冬うらら 1.5
□5
 階段を駆け下りた。

 途中の階で、エレベーターが止まっていたせいである。

 この階まで上がってくるのを、待ってなんかいられなかったのだ。

 何で。

 駆け下りながら、カイトは頭の中に疑問を飛び交わせた。

 何で、わざわざ会社まで訪ねてきたのか。

 それは、イヤだ、ということではない。

 そうではないのだ。

 そうではなくて、その理由をどんなに考えても、ばっちりはまるパズルピースが見つからないのである。

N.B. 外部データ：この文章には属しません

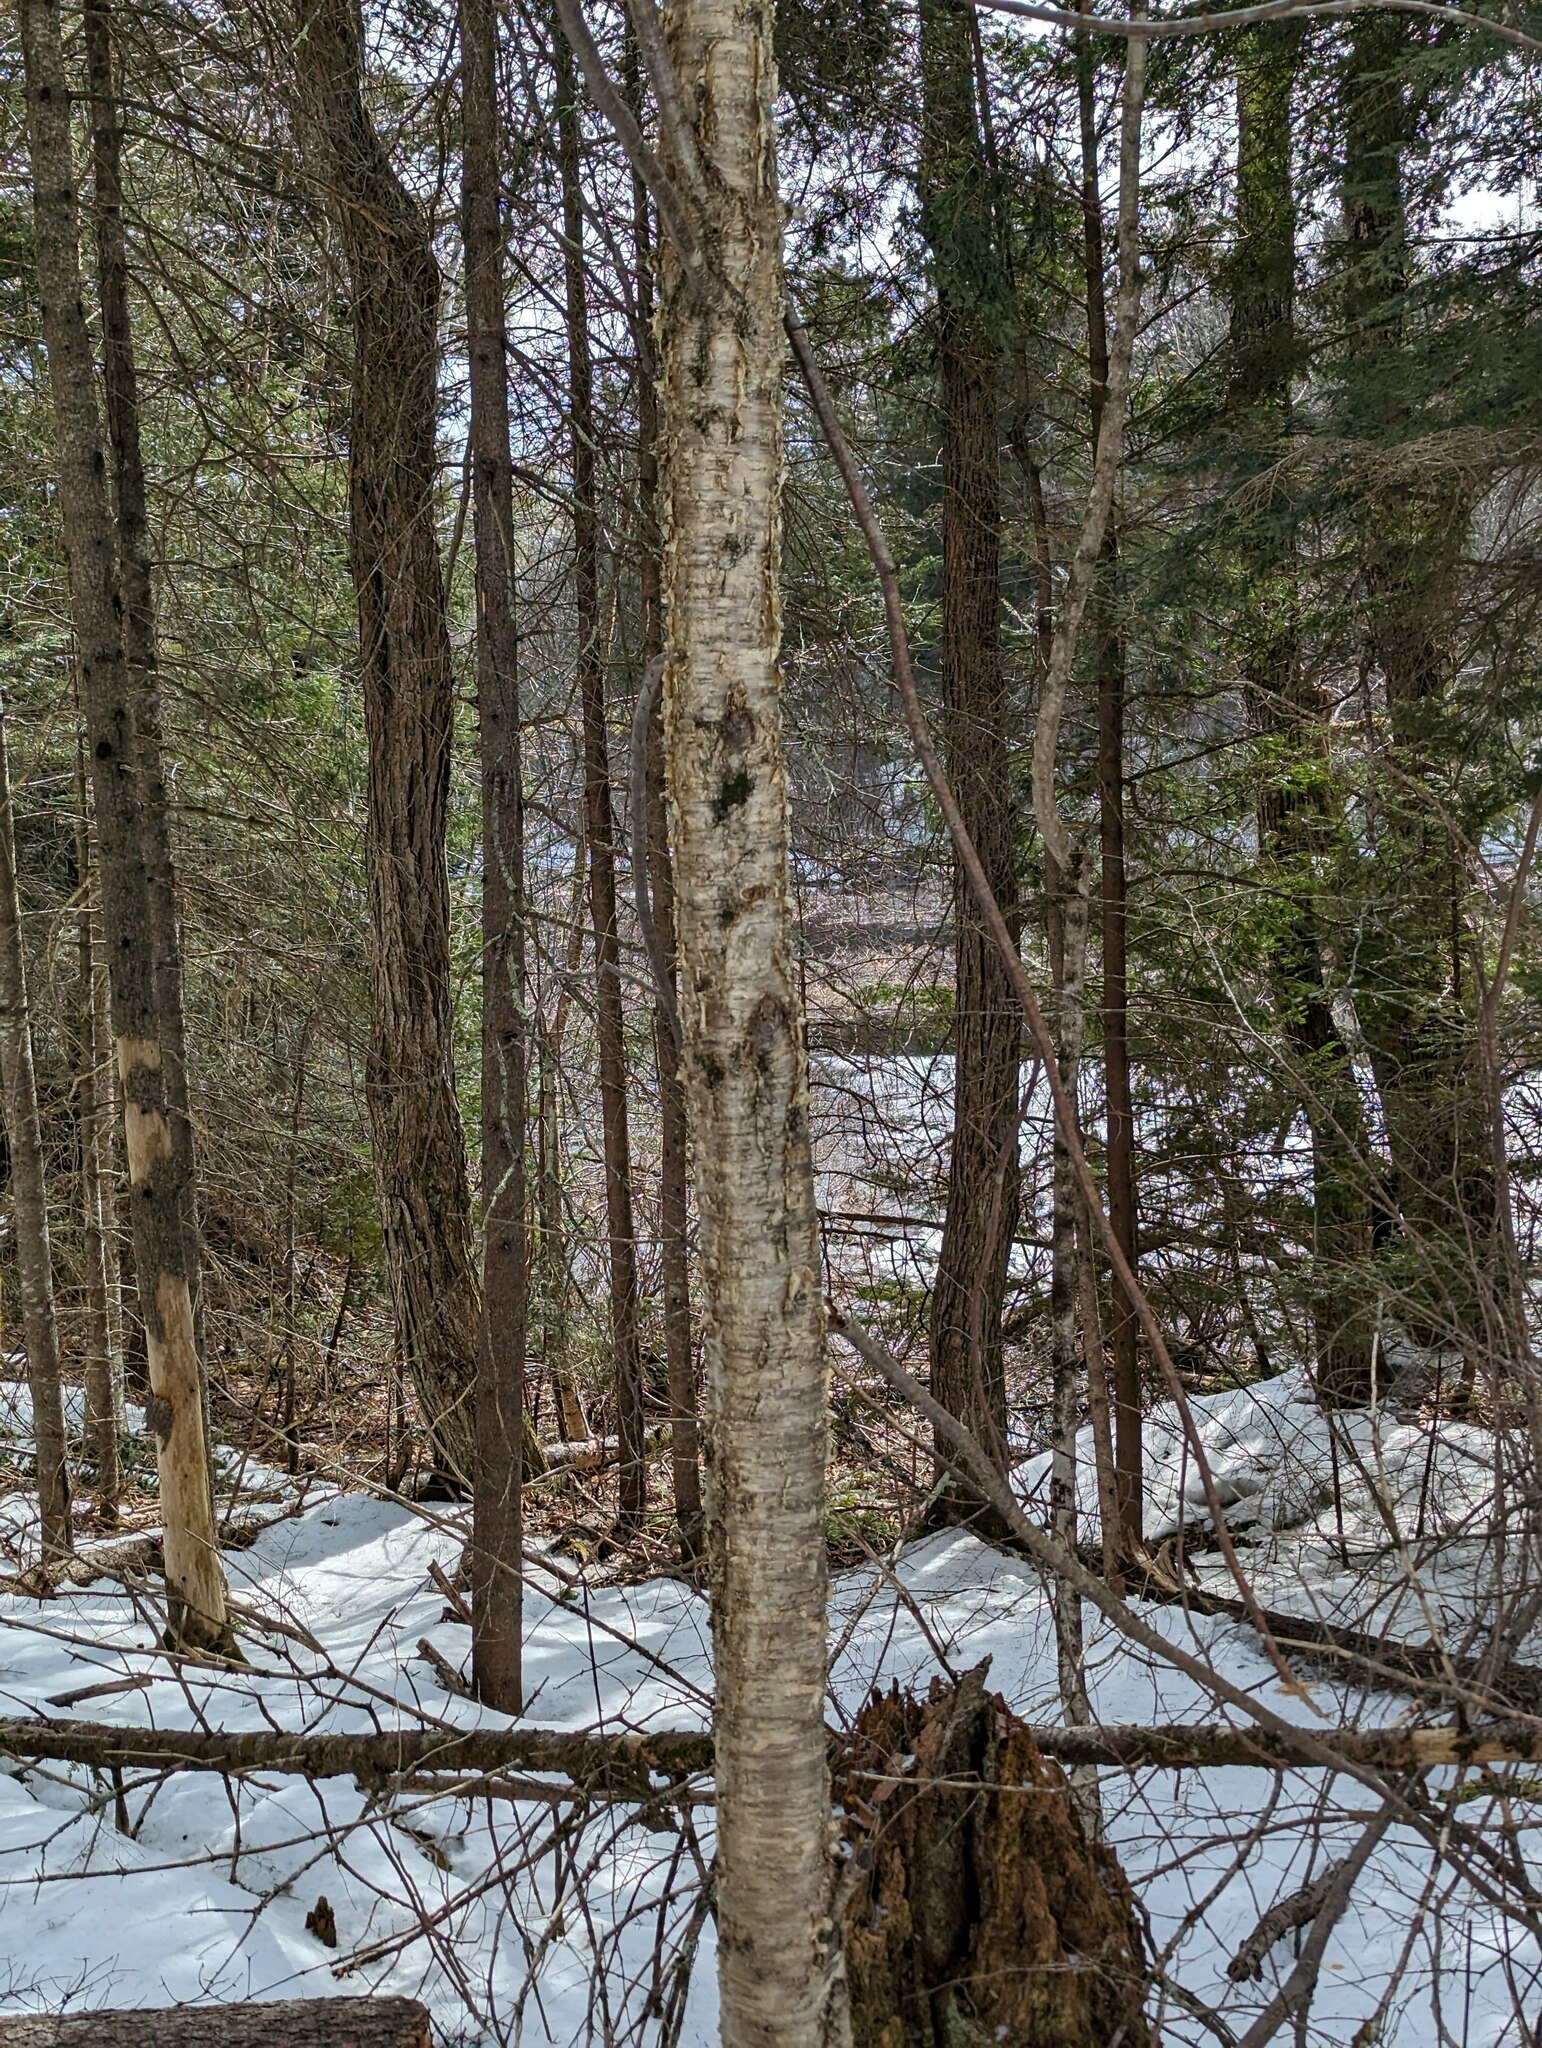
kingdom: Plantae
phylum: Tracheophyta
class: Magnoliopsida
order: Fagales
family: Betulaceae
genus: Betula
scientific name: Betula alleghaniensis
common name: Yellow birch
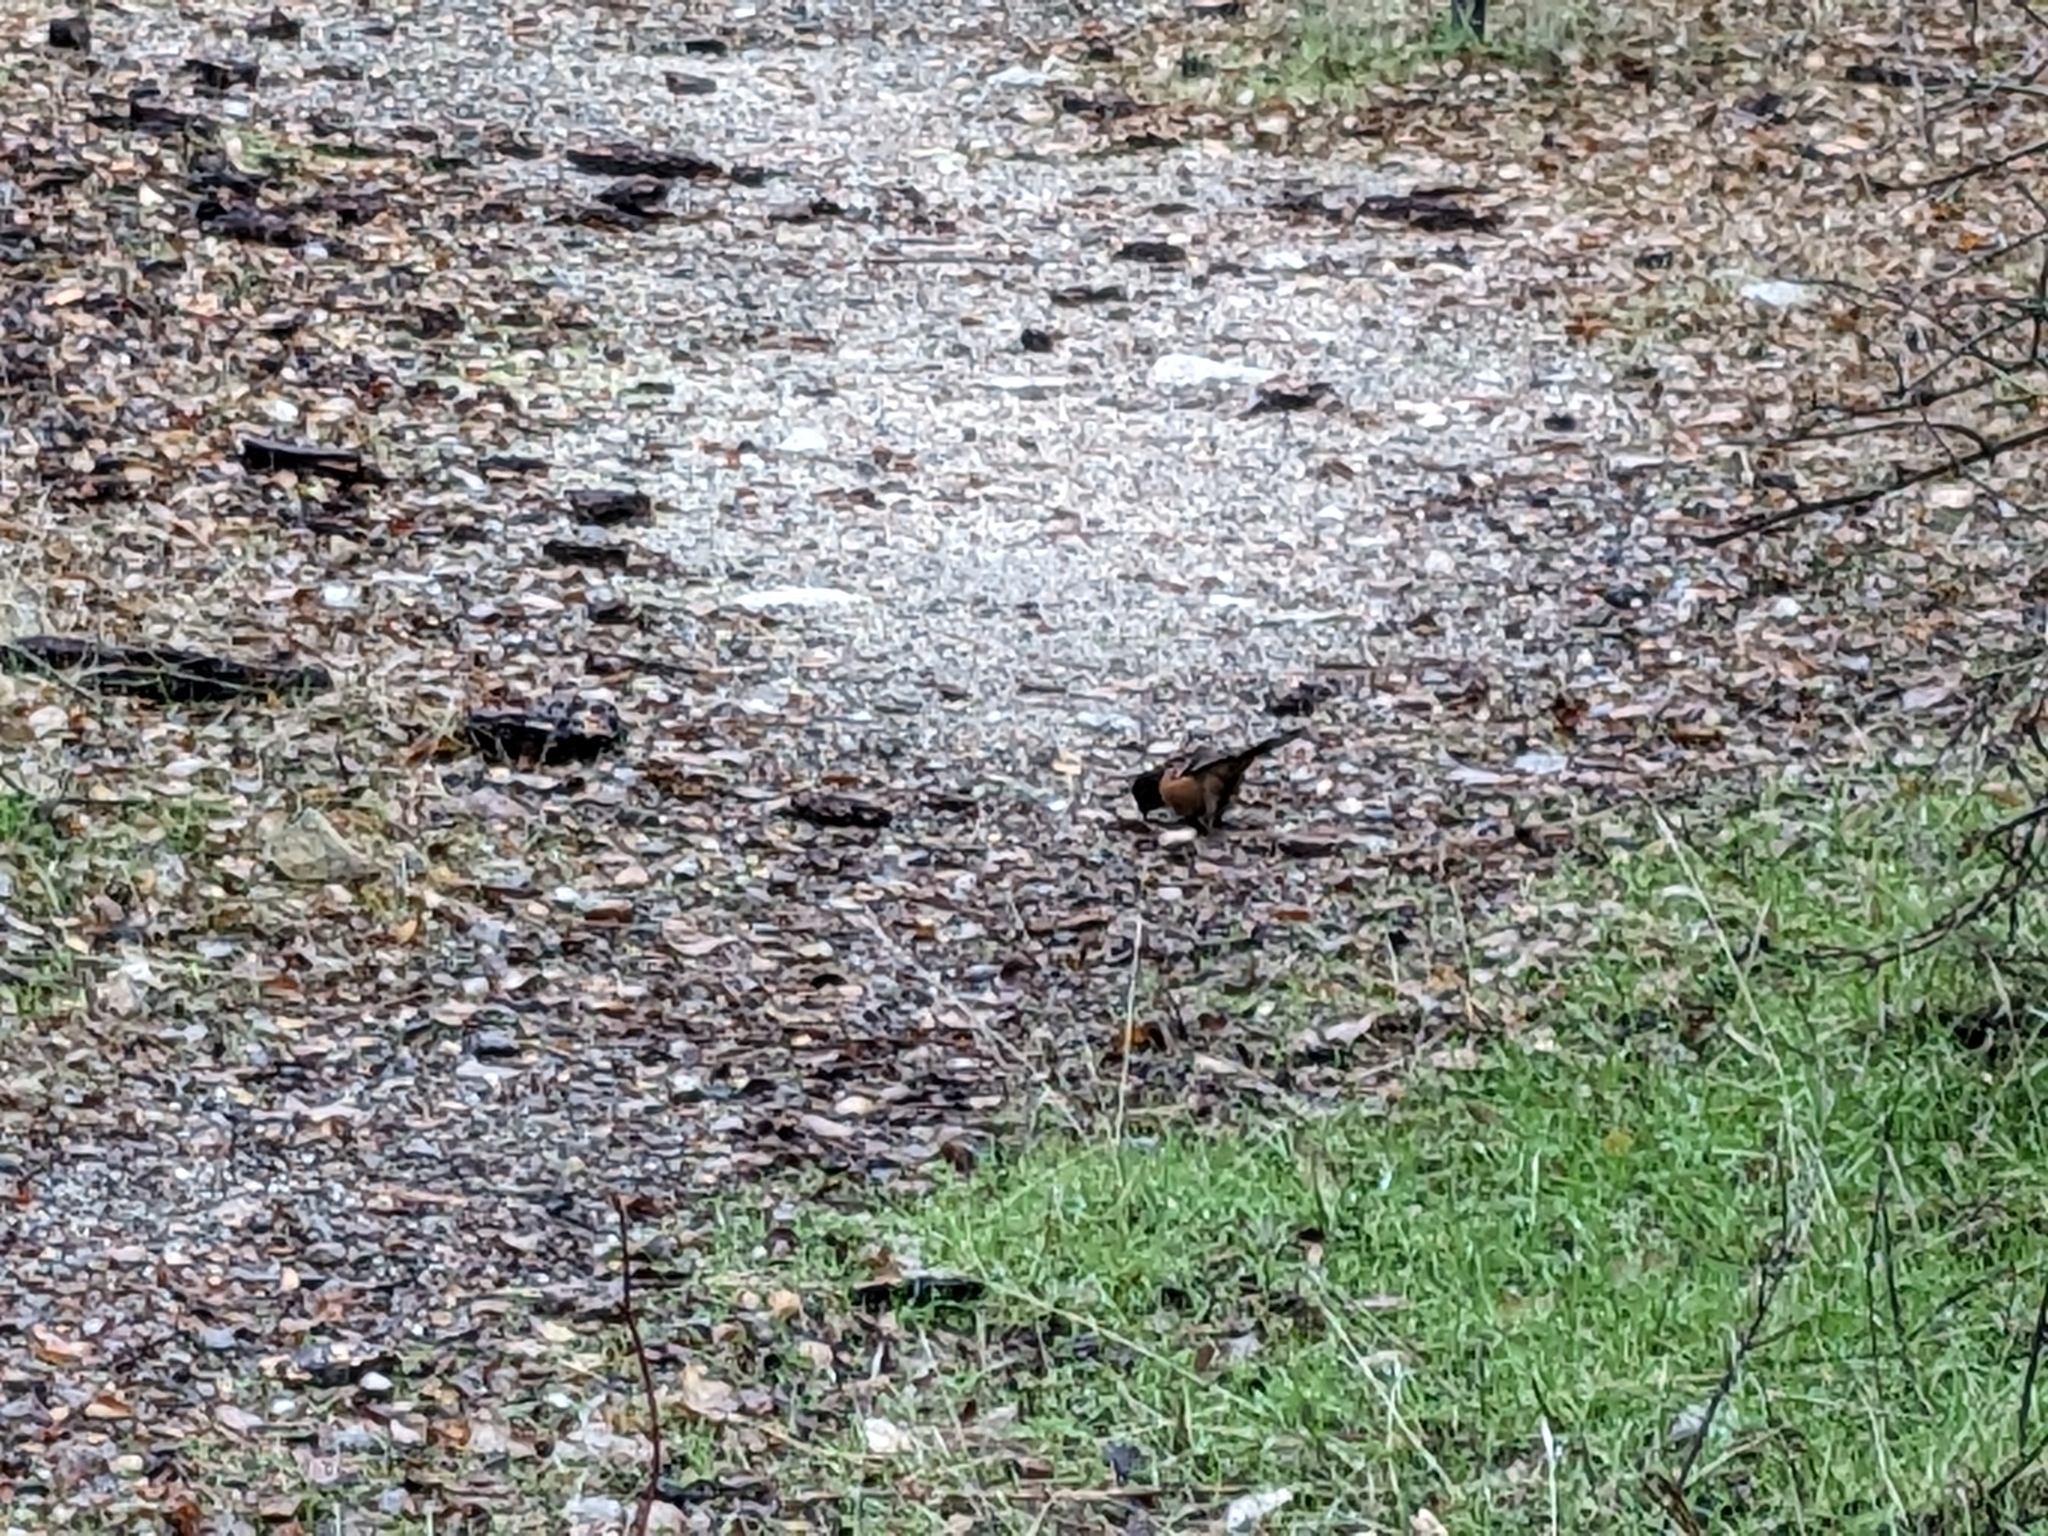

 あのメイが―― そんなに長い付き合いをしたワケではないが、とにかくあの彼女が、くだらない理由でわざわざ電話してきたり、会社に訪ねてきたりするとは思えないのだ。

 何か困ったことでも起きたのか。

 そう思うと、もう本当にいてもたってもいられずに、階段途中から踊り場まで一気に飛び降りる。

 ダダダダダッ!

 ようやく、一階まで駆け下りた。

 ゼイゼイと切れる息もそのままに、また走り出そうとした。

 さっきの電話の感じからすると、きっとこのビルの外にいるのだ。

 が。

 動きに急ブレーキをかける。

 上げた視線の中に、誰かがぱっと飛び込んで来たのだ。

 受付カウンターの前。

 そこから振り返るように、カイトの方を見ている存在が。

 間違いない。

 メイだ。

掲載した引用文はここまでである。